Большая группа авторских новообразований ориентирована на
создание условий для актуализации воображения ребенка. В этом
случае он должен сам догадаться о значении представленного ему
слова, так как данный вид «игрем» не предполагает авторского
пояснения или комментария (в первую очередь здесь идет речь о
квазисловах). Основными функциями «игрем», таким образом,
являются 1) функция создания эффекта узнаваемости ребенком мира
через язык художественного произведения (функция опознания); 2)
приобщение ребенка к процессу словотворчества, который
моделируется автором (вовлечение в словотворчество); 3) создание
«игрем» с ориентацией на творческое воображение ребенка.
143
Конкретные функции «игрем» различного типа в художественном
тексте зависят от творческой палитры писателей, их идиостиля,
сюжетной ориентации произведения, использования доминантных для
конкретных писателей типов «игрем» (предпочтений писательского
«пространства» языковой игры). Так, игра со словом, его внутренней
формой характерна для произведений Б. Заходера, Э. Успенского, В.
Драгунского, Г. Остера, Я. Козловского, И. и Л. Тюхтяевых, А.
Шибаева, А. Шлыгина, С. Таска, Г. Сапгира, Т. Александровой, В.
Губарева, К. Чуковского, С. Маршака, В. Лунина, В. Шульжика, Я.
Акима, Э. Мошковской. Стилистическая манера одних художников
слова предполагает частое обращение к языковым средствам,
направленным на достижение эффекта языковой игры (Э. Успенский,
Я. Козловский, В. Губарев, Г. Остер, И. и Л. Тюхтяевы, Т.
Александрова), в произведениях других (В. Шульжик, Я. Аким, Э.
Мошковская) приемы языковой игры используются эпизодически.
С точки зрения использования конкретными писателями выделяемых нами типов «игрем», интересны прежде всего произведения Э.
Успенского («игремы»-перевертыши, гибриды, двусмыслицы, созвучия, метаморфозы); Я. Козловского («игремы»-перевертыши); В.
Губарева («игремы»-палиндромы); И. и Л. Тюхтяевых («игремы»двусмыслицы); Б. Заходера («игремы»-двусмыслицы, гибриды).
Универсальным типом «игрем» являются новообразования, созданные
по аналогии («игремы»-аналогии), свойственные творчеству абсолютного большинства детских писателей.
Как показал анализ материала, на характер «игрем», их количество в
тексте, предпочтение определенных типов новообразований тем или
иным художником слова, существенное влияние оказывает жанр
произведения, в котором они используются. В рассматриваемом нами
материале большую часть составляют жанры, наиболее близкие
ребенку. Так, одним из доминирующих является жанр авторской
повести-сказки (В. Губарев, Н. Носов, Е. Велтистов, С. Таск, Э.

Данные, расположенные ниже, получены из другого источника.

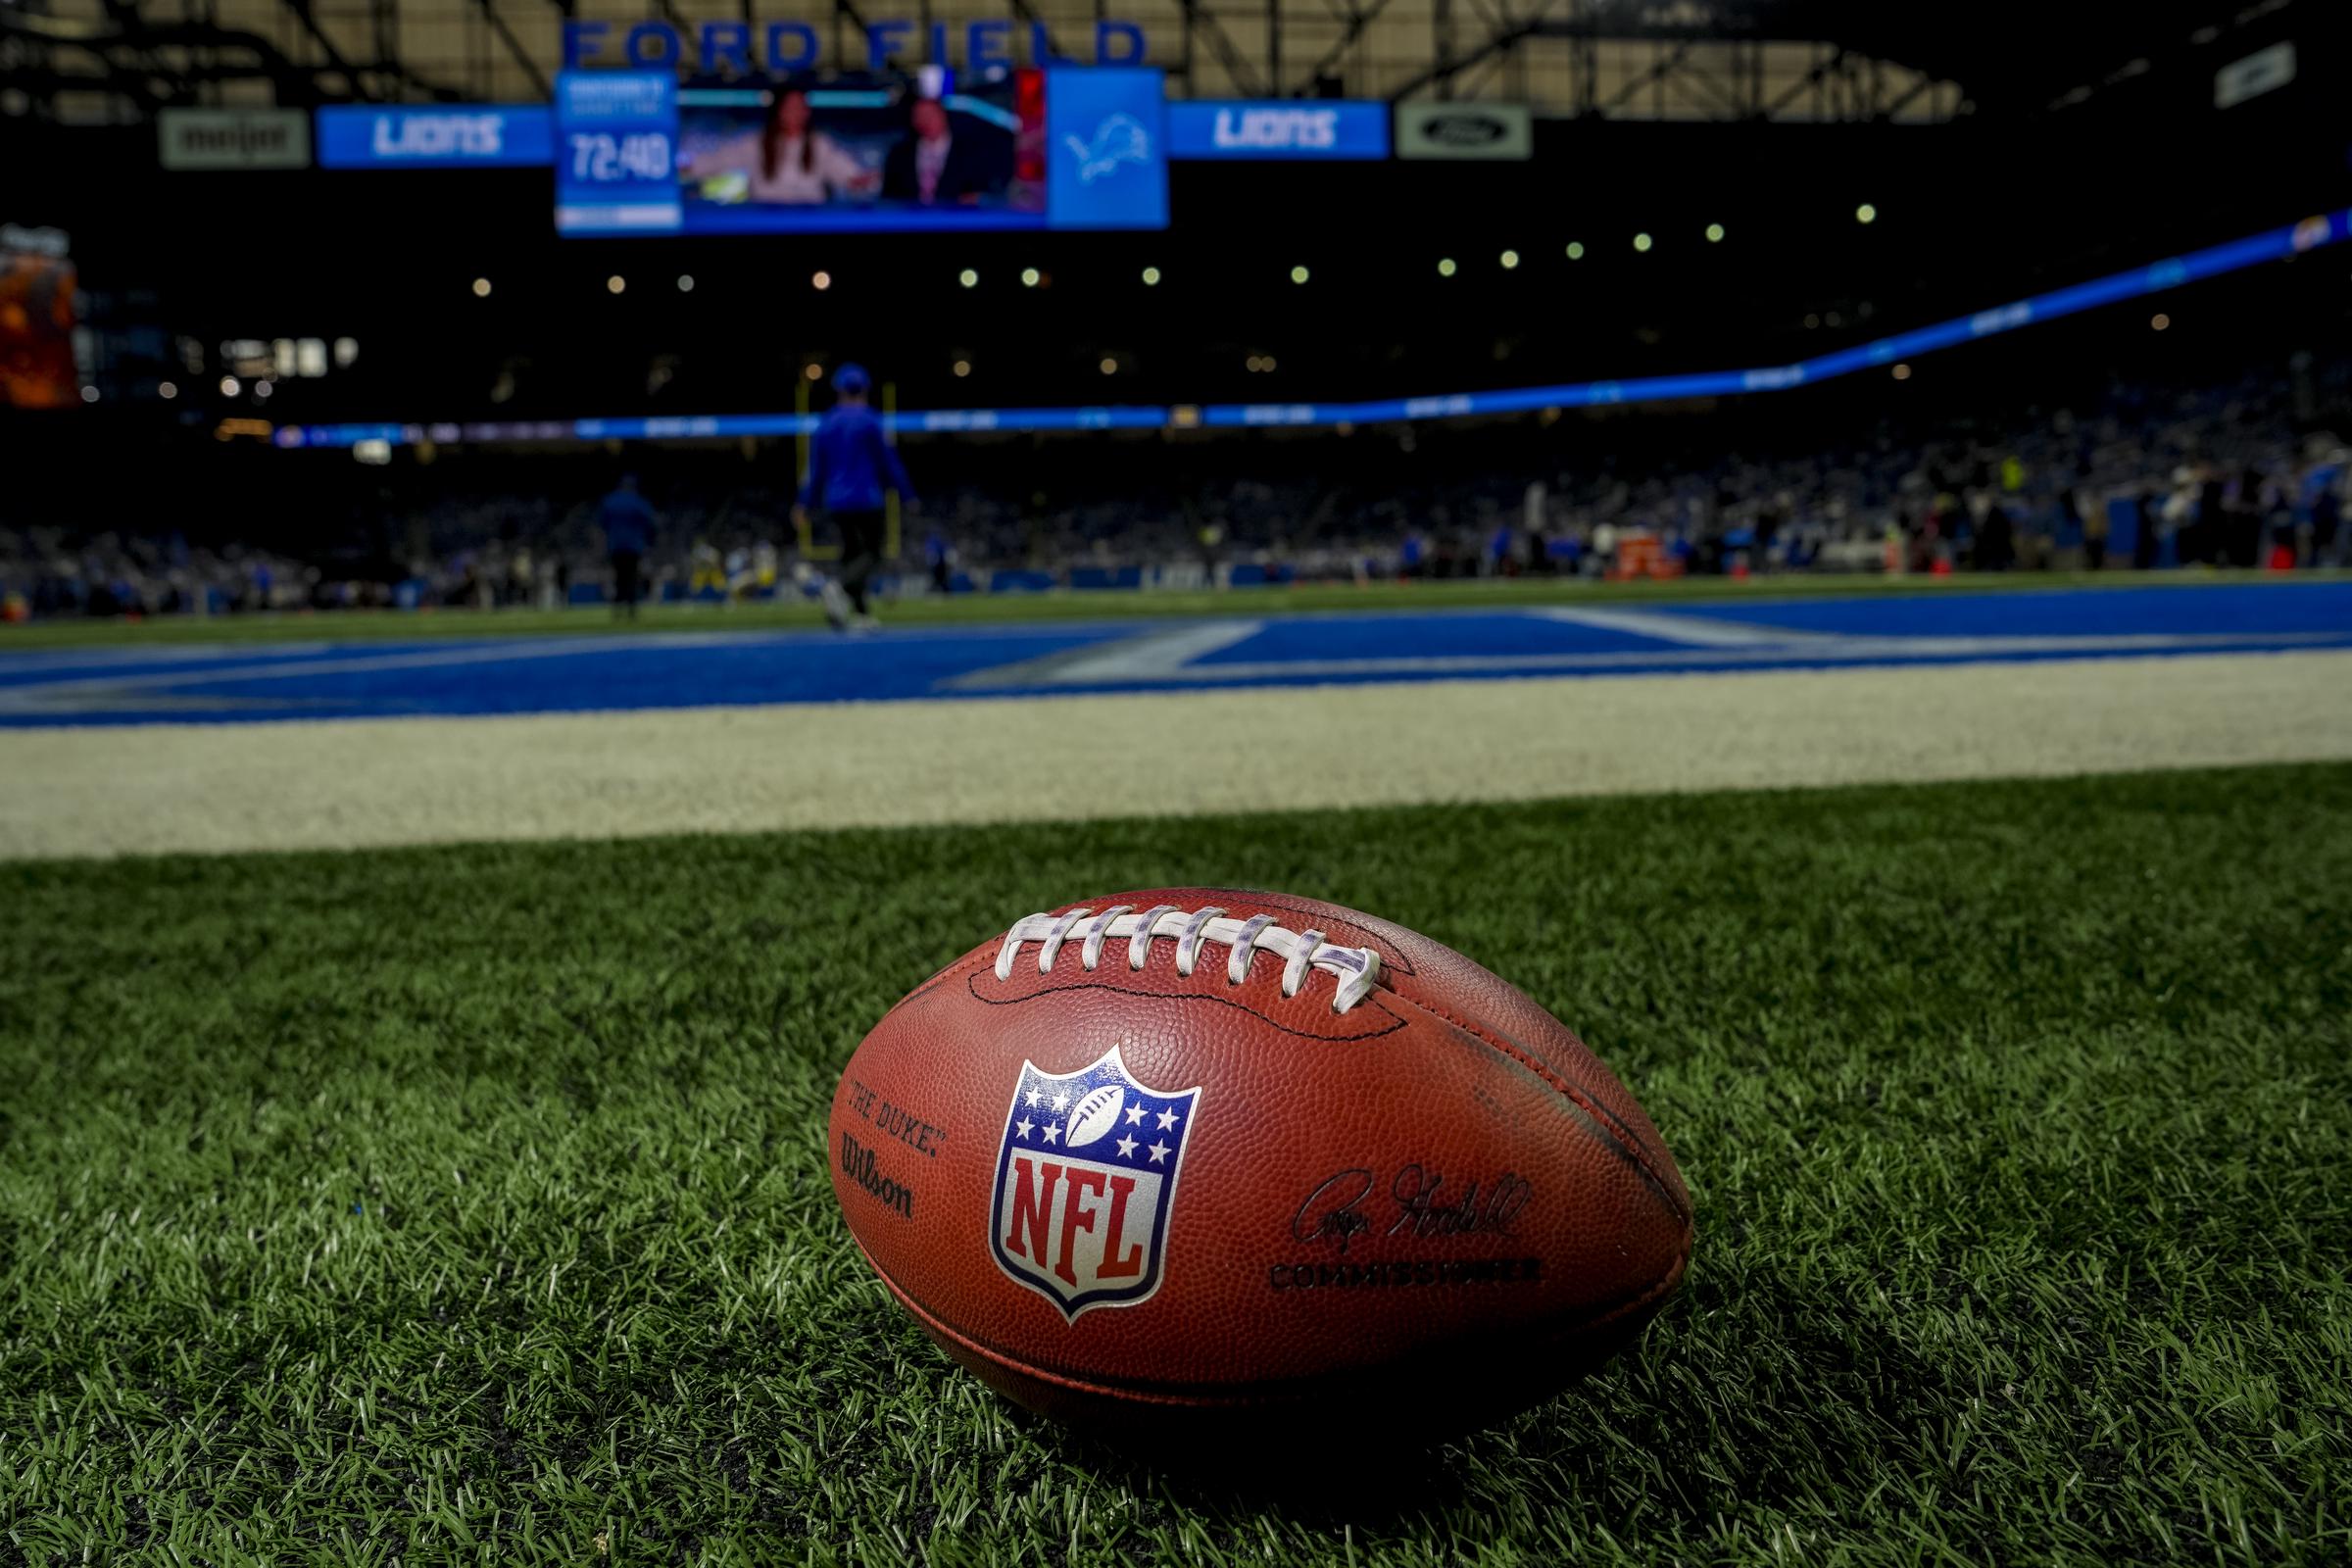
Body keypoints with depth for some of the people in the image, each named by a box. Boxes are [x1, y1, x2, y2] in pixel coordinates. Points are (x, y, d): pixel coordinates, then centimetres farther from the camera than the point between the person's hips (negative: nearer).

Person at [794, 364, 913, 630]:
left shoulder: (825, 424, 8)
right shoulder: (869, 421, -5)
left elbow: (816, 469, 10)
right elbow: (888, 461, -4)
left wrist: (805, 505, 15)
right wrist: (906, 496, 3)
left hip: (835, 502, 5)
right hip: (866, 499, -5)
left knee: (851, 553, 15)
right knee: (872, 553, -4)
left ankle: (860, 611, 12)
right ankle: (840, 588, -31)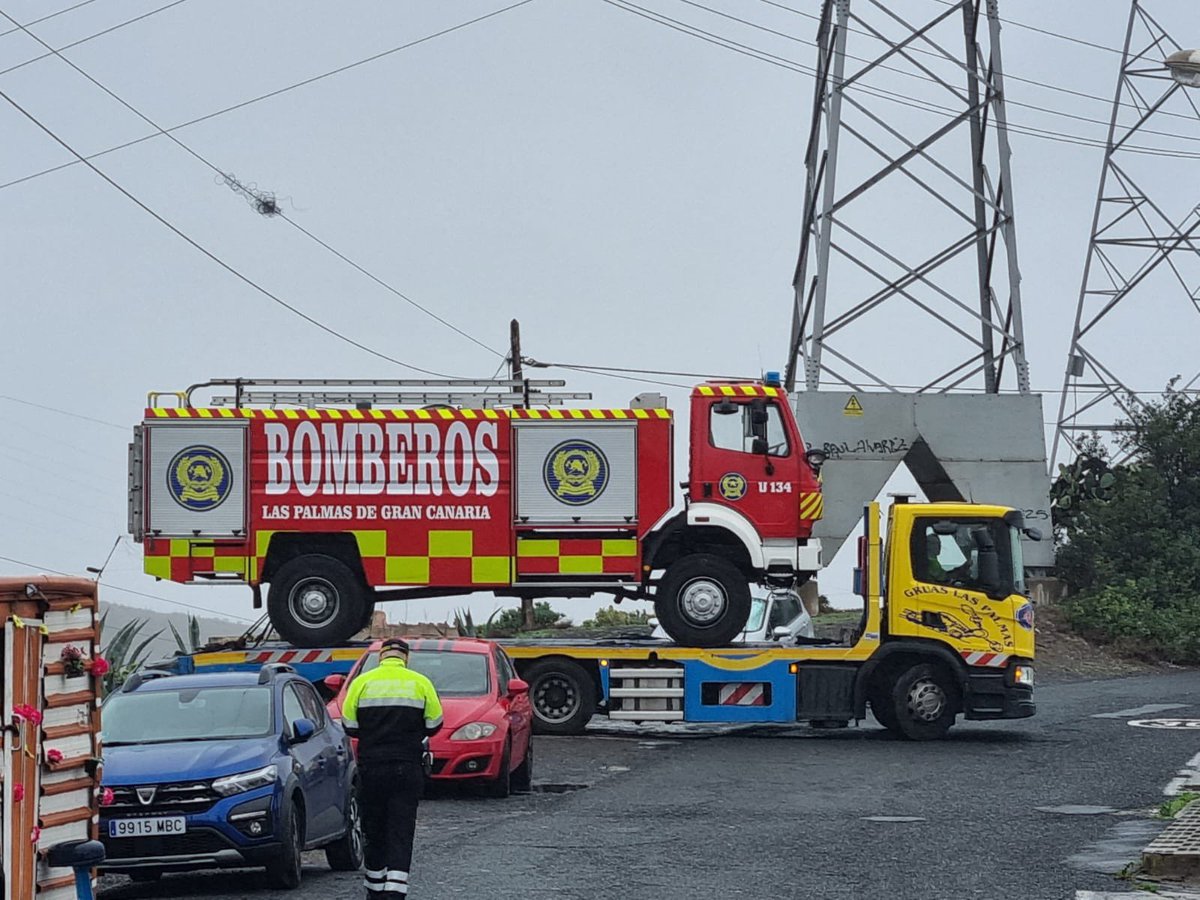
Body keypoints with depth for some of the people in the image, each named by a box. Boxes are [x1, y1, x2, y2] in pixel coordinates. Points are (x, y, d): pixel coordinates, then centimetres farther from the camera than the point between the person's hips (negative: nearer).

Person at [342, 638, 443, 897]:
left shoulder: (362, 682, 1)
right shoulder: (420, 682, 1)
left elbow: (350, 725, 2)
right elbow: (434, 724, 3)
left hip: (371, 766, 1)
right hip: (408, 767, -1)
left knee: (374, 829, 13)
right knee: (401, 831, -3)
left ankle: (375, 889, 22)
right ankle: (395, 889, -15)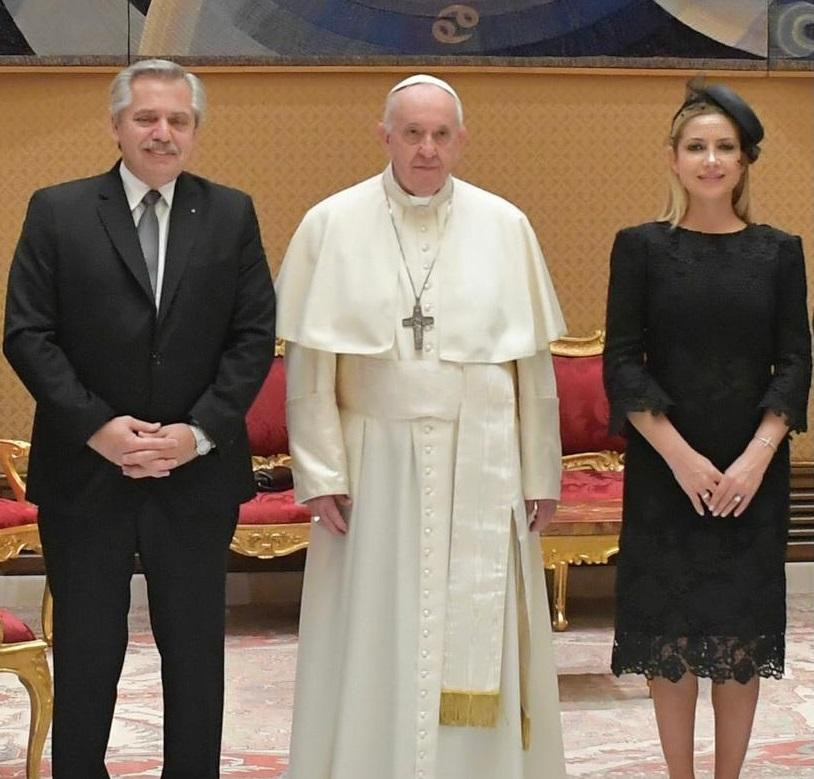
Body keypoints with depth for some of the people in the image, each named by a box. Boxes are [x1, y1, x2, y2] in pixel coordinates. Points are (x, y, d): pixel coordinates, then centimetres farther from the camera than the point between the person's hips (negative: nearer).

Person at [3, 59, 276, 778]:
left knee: (196, 655, 11)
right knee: (86, 655, 10)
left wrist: (200, 432, -11)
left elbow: (256, 335, 0)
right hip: (84, 474, -1)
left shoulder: (231, 215, 4)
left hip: (197, 475, 1)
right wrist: (96, 426, -14)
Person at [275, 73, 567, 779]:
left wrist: (540, 476, 4)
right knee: (372, 645, 6)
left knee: (477, 645, 7)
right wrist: (321, 474, -7)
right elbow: (309, 363, -2)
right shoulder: (332, 225, 0)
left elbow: (533, 362, 4)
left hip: (481, 471, 1)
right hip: (375, 464, -1)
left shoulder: (505, 227, 2)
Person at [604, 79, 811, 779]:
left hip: (753, 473, 1)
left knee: (742, 632, 5)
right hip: (665, 470, -1)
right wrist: (680, 455, -13)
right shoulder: (641, 247, 0)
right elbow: (622, 363, -4)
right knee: (671, 628, 3)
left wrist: (757, 457, -12)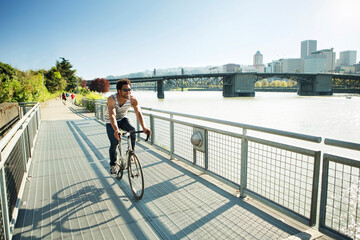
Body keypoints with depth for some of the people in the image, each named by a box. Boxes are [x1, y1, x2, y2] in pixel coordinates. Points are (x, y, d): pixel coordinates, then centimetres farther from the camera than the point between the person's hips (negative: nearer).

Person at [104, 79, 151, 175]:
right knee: (114, 143, -11)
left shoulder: (132, 99, -23)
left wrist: (144, 127, -48)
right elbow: (112, 115, -43)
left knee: (132, 131, -27)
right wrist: (116, 130, -59)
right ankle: (113, 164, 14)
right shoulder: (112, 99, -31)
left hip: (123, 119, 2)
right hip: (110, 121, -2)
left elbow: (138, 112, -32)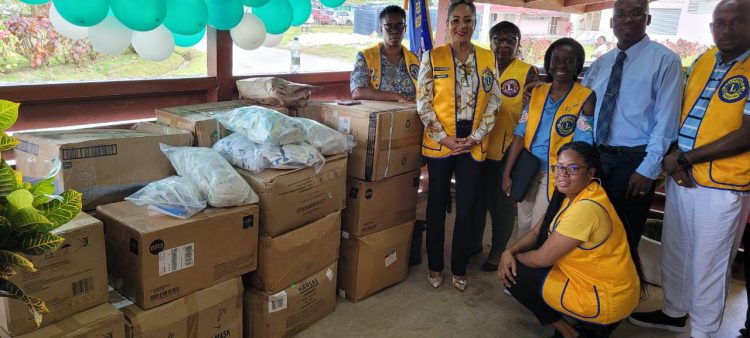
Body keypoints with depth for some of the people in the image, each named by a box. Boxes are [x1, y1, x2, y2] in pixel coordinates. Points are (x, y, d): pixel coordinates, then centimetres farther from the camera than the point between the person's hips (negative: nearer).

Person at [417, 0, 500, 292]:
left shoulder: (488, 59, 5)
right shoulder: (432, 57, -2)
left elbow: (493, 102, 5)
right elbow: (423, 102, -5)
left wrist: (476, 137, -6)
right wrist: (444, 138, -12)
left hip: (473, 144, 2)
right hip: (439, 143, -2)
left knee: (467, 207, 8)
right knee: (437, 204, 8)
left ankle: (459, 268, 25)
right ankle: (435, 266, 25)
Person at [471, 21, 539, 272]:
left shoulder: (528, 73, -5)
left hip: (506, 152, -4)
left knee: (501, 203, 10)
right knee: (476, 199, 17)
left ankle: (498, 250, 28)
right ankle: (473, 242, 35)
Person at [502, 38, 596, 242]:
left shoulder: (586, 97, -9)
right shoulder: (536, 93, 4)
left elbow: (581, 146, -12)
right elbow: (520, 133, 0)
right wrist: (507, 173, -4)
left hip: (556, 175, -4)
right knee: (524, 227, 16)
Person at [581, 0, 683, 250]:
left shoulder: (665, 60, -7)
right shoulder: (600, 64, 10)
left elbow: (665, 122, -12)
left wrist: (648, 169, -15)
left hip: (634, 161, -5)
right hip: (596, 157, 5)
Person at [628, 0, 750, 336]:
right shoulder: (701, 63, 8)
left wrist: (684, 159, -15)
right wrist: (672, 154, -6)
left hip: (722, 188, -6)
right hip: (680, 180, 6)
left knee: (708, 265, 7)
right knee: (674, 253, 18)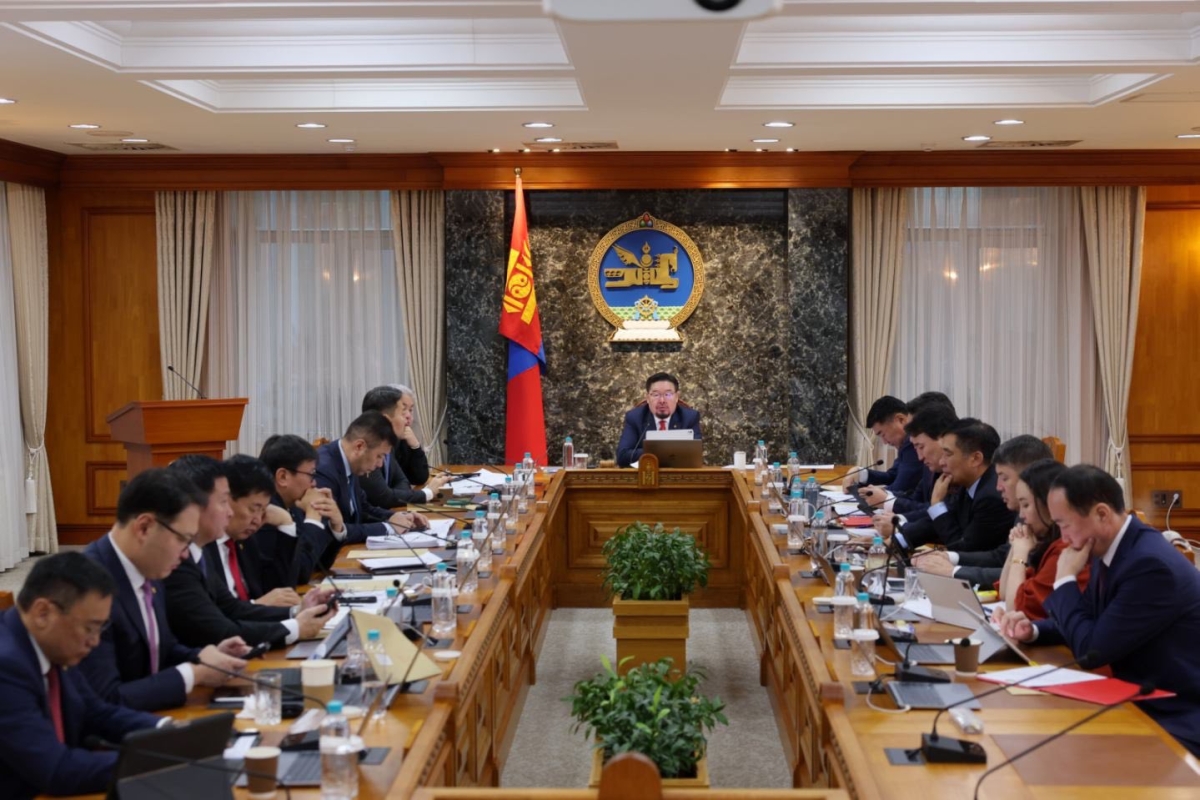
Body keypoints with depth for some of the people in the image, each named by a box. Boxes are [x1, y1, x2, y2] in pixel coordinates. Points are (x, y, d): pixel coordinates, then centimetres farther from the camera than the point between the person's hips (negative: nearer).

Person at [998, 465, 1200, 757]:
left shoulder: (1152, 564, -25)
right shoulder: (1107, 549, 2)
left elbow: (1092, 649, -21)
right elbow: (1090, 623, 17)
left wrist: (1065, 580, -12)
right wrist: (1033, 630, 0)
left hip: (1176, 723, -8)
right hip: (1139, 703, 8)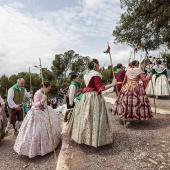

Успенский). Как думается, указанный жанр близок ребенку потому,
что теснейшим образом связан с жанром народной сказки, в первую
очередь, схожими стилевыми особенностями, нередко заимствованными персонажами, характерными чертами сюжета и т. д. Кроме того,
чрезвычайно популярен у детей жанр стихотворения, которое можно
довольно быстро заучить (С. Маршак, Я. Козловский, М. Яснов, А.
Шибаев), где наблюдаются авторские новообразования разных типов.
Другими словами, игровая направленность свойственна сравнительно
небольшим по объему, направленным на создание комического
эффекта произведениям, как правило, представляющим собой удачный
144
сплав сказочных элементов (персонажей и сюжетов) и близкой и
понятной ребенку реальности.
В большинстве рассмотренных нами произведений принципы
языковой игры не являются для авторов самоцелью, данные факты
органично вплетаются в сюжетную ткань повествования, в них не
чувствуется авторское стремление обыграть ситуацию любой ценой
(писателей не подводит «чувство меры»).
Литература
1. Гаранина Е.А. Языковые средства выражения комического в
детской литературе. Автореферат диссертации на соискание ученой
степени кандидата филологических наук. – М., 1998. – 18 с.
2. Гридина Т.А. Языковая игра: стереотип и творчество. –
Екатеринбург, 1996. – 216 с.
3. Красовская О.В. Неузуальное словообразование в современной
детской литературе. Автореферат диссертации на соискание ученой
степени кандидата филологических наук. – М., 1997. – 20 с.
4. Соловьева Н.Н. Авторские новообразования в детской литературе:
структура, семантика, прагматика. Автореферат диссертации на
соискание ученой степени кандидата филологических наук. – М., 1995.
– 13 с.
5. Харченко В.К. Словарь детской речи. – Воронеж, 1994.